═══ Passage for review ═══

Open Bug 1301988 Opened 8 years ago Updated 2 years ago

favicon is loaded while the page loads, therefore slows down other resources and thereby slows down page rendering

Categories

(Firefox :: Tabbed Browser, defect, P3)

50 Branch
defect

Tracking

()

People

(Reporter: bugzilla, Unassigned)

Details

(Keywords: perf, Whiteboard: [bugday-20160912])

Attachments

(3 files)

User Agent: Mozilla/5.0 (Windows NT 5.1; rv:50.0) Gecko/20100101 Firefox/50.0
Build ID: 20160911004011

Steps to reproduce:

If you specify the favicon in the html headers of a webpage on the server:
<link rel="icon" type="image/png" href="/images/favicon-16x16.png" sizes="16x16">
Firefox loads the favicon as it processes the headers. (If there is no header entry then Firefox loads the favicon.ico after the page has finished rendering.)


Actual results:

By not delaying the favicon until after the page this slows the page rendering as a spearate http request has to be sent and waited for. 

This is illustrated in this waterfall page, Firefox takes 1.5 seconds to render the page whereas IE11 takes under 1 second to show the same test webpage.

Firefox:
https://www.webpagetest.org/result/160911_86_N7T/1/details/#waterfall_view_step1

ie11
https://www.webpagetest.org/result/160911_1V_N7Z/1/details/#waterfall_view_step1



Expected results:

Chrome loads a 16x16 & 32x32 after the page has loaded
IE11 loads a 32x32 after the page has loaded
IE10 loads a favicon.ico after the page has loaded
Safari loads a 16x16 after the page has loaded

Firefox should also load a Favicon specified in the headers after the page has otherwise finished loading.

═══

Assignment a: In the bug report, how long does Firefox take to render the test page?
The entries bear no relation to the bug report.

═══ Supplied records ═══

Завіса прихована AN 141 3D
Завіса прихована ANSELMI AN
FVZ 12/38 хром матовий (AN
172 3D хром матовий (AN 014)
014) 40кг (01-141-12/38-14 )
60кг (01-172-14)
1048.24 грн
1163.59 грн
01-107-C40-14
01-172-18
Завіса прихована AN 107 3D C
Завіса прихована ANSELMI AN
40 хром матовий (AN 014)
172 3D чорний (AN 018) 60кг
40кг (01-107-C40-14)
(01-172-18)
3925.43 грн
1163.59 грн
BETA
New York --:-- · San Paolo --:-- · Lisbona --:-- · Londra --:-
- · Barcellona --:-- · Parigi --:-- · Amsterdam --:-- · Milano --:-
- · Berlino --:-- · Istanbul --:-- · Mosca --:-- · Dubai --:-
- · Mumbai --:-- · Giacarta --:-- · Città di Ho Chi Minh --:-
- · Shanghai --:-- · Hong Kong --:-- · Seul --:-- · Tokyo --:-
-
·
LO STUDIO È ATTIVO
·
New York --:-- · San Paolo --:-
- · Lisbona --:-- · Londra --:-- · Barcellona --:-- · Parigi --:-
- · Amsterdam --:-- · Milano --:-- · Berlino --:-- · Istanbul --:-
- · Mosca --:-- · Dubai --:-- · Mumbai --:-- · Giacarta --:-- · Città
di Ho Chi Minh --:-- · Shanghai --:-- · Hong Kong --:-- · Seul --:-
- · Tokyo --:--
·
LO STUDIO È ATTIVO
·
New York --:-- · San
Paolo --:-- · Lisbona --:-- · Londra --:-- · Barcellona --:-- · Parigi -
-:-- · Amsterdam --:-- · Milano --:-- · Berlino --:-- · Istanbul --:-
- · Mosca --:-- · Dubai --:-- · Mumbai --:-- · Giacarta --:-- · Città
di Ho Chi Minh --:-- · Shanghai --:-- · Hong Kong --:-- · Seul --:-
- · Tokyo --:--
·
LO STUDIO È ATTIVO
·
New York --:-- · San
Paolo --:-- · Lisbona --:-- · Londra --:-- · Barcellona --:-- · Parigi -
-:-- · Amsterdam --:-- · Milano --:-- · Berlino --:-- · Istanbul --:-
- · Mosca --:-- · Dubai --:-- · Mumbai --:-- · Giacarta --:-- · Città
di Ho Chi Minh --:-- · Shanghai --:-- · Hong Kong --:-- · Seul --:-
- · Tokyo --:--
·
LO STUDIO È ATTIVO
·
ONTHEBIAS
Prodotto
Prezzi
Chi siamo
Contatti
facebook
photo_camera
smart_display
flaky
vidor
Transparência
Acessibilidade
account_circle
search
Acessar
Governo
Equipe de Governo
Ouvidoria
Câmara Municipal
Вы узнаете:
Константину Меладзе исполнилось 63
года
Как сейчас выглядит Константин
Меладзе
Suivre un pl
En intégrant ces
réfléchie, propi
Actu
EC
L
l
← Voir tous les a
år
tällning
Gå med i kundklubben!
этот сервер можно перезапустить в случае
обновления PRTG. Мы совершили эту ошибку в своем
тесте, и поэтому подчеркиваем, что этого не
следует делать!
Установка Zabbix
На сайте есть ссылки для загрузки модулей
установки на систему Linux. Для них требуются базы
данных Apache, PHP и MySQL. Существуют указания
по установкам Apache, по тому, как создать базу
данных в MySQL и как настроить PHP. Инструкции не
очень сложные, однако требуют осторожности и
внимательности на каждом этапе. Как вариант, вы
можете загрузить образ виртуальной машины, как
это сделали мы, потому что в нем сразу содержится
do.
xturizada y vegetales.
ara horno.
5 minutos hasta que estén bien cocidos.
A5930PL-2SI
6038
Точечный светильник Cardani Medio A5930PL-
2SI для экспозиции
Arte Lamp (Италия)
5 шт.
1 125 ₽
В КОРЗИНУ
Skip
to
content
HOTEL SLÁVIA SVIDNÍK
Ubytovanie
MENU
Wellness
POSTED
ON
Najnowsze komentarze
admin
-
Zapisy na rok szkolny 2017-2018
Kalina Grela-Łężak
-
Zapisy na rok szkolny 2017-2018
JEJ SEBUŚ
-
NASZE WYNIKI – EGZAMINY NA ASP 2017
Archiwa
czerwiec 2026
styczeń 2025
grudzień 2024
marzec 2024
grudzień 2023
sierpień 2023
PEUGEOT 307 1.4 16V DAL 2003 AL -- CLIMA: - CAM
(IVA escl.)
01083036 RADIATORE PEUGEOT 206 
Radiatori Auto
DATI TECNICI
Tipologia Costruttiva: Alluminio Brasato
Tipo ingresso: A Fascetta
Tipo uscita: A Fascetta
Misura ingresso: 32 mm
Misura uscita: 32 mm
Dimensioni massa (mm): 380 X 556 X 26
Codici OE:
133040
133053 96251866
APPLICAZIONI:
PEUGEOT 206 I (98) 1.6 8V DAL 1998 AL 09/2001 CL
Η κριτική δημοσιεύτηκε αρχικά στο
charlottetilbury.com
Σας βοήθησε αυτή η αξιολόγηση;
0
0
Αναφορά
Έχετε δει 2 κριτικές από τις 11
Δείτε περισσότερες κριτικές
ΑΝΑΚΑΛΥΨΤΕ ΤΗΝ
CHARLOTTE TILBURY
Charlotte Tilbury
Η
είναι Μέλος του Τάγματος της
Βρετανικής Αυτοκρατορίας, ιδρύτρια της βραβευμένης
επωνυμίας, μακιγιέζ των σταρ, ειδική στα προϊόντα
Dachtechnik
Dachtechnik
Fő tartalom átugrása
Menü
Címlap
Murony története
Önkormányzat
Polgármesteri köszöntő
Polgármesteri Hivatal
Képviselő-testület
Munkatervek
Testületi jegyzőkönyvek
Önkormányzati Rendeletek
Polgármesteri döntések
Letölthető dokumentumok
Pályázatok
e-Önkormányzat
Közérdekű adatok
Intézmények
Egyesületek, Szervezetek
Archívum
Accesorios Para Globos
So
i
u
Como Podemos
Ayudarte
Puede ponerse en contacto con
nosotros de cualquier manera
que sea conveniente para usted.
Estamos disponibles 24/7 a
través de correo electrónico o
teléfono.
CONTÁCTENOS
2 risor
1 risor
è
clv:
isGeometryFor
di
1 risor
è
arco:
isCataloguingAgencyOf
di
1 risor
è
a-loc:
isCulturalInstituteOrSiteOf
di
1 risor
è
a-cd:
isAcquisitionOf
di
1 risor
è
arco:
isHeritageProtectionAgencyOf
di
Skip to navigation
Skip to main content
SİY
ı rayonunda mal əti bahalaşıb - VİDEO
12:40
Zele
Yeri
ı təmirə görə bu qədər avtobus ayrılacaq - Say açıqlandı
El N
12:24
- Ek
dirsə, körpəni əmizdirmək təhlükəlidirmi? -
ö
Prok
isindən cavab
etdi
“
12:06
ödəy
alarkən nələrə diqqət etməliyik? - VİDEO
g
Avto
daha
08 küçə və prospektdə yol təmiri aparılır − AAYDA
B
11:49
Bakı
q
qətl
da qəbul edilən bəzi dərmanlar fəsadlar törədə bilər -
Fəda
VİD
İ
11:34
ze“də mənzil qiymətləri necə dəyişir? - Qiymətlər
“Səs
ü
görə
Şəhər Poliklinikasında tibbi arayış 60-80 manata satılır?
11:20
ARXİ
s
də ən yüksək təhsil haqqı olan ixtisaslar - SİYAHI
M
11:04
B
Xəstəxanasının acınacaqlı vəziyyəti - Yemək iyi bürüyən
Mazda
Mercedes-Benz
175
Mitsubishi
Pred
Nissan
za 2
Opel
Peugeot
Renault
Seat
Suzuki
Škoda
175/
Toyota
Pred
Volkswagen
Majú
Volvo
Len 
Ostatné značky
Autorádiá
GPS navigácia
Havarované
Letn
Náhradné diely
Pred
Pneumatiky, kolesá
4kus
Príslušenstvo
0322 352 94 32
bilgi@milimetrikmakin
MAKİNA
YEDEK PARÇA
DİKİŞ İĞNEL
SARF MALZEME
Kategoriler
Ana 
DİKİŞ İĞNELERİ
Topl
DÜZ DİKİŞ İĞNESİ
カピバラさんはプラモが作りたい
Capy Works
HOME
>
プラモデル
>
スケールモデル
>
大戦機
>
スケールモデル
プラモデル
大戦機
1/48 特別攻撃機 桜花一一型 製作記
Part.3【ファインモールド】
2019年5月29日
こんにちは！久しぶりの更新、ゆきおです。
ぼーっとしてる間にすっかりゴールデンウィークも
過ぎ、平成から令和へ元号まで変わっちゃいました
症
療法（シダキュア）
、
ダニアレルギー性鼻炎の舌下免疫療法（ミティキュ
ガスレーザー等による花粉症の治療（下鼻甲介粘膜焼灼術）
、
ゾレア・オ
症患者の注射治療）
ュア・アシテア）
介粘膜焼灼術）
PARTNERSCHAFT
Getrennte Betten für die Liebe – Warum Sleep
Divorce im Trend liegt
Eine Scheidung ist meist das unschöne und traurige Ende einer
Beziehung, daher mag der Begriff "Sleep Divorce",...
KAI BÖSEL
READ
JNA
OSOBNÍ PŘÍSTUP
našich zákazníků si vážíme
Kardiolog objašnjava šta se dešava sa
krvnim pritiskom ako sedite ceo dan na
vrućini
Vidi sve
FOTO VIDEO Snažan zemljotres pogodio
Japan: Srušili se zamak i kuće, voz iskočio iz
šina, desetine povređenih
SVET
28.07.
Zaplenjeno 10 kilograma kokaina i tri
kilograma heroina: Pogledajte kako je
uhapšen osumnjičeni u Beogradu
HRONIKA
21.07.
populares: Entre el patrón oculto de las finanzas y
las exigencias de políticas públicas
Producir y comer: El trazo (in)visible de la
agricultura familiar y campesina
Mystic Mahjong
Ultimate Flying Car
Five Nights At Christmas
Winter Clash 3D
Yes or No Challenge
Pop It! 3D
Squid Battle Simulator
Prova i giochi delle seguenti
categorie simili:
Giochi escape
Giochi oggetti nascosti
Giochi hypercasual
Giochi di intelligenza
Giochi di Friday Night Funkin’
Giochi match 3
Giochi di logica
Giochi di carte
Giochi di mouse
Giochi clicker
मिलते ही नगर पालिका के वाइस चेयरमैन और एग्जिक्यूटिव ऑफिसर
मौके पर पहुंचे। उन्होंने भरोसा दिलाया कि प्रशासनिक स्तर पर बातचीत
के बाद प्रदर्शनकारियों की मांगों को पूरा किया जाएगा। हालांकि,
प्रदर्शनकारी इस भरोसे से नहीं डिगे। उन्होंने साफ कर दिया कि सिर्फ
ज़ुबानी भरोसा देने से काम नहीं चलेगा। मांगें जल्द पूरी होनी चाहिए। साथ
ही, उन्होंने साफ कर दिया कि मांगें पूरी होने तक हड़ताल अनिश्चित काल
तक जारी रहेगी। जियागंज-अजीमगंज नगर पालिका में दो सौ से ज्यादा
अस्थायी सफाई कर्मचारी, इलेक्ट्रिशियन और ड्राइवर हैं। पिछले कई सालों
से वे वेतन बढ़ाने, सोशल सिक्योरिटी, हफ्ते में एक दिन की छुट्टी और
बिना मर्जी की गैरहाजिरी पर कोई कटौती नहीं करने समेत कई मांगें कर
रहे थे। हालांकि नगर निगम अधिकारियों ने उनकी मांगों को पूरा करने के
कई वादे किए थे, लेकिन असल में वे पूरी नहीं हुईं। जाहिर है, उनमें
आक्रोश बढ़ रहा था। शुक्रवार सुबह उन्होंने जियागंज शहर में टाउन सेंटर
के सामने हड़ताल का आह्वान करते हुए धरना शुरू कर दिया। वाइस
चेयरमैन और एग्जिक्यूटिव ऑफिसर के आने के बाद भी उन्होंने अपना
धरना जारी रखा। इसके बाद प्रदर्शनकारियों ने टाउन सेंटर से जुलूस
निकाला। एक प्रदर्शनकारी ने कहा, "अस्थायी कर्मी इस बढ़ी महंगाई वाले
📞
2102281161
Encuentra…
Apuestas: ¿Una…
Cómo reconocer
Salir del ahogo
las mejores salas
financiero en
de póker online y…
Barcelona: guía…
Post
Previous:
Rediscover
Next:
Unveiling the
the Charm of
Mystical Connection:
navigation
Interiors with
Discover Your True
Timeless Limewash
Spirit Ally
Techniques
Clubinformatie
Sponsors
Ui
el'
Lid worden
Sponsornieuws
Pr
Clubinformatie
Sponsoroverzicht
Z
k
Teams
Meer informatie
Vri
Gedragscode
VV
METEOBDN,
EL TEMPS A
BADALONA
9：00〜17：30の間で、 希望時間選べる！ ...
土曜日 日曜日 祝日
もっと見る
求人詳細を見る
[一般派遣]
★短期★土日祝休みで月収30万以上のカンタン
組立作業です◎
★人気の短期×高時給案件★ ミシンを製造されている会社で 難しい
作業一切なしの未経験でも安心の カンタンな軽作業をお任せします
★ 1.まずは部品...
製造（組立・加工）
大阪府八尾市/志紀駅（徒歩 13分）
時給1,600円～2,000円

═══

Assignment b: Reproduce everything in the entries from their first line down to the line containing "- · Mumbai --:-- · Giacarta --:-- · Città di", with both ends included.

Response box a: 1.5 seconds.

Response box b:
Завіса прихована AN 141 3D
Завіса прихована ANSELMI AN
FVZ 12/38 хром матовий (AN
172 3D хром матовий (AN 014)
014) 40кг (01-141-12/38-14 )
60кг (01-172-14)
1048.24 грн
1163.59 грн
01-107-C40-14
01-172-18
Завіса прихована AN 107 3D C
Завіса прихована ANSELMI AN
40 хром матовий (AN 014)
172 3D чорний (AN 018) 60кг
40кг (01-107-C40-14)
(01-172-18)
3925.43 грн
1163.59 грн
BETA
New York --:-- · San Paolo --:-- · Lisbona --:-- · Londra --:-
- · Barcellona --:-- · Parigi --:-- · Amsterdam --:-- · Milano --:-
- · Berlino --:-- · Istanbul --:-- · Mosca --:-- · Dubai --:-
- · Mumbai --:-- · Giacarta --:-- · Città di Ho Chi Minh --:-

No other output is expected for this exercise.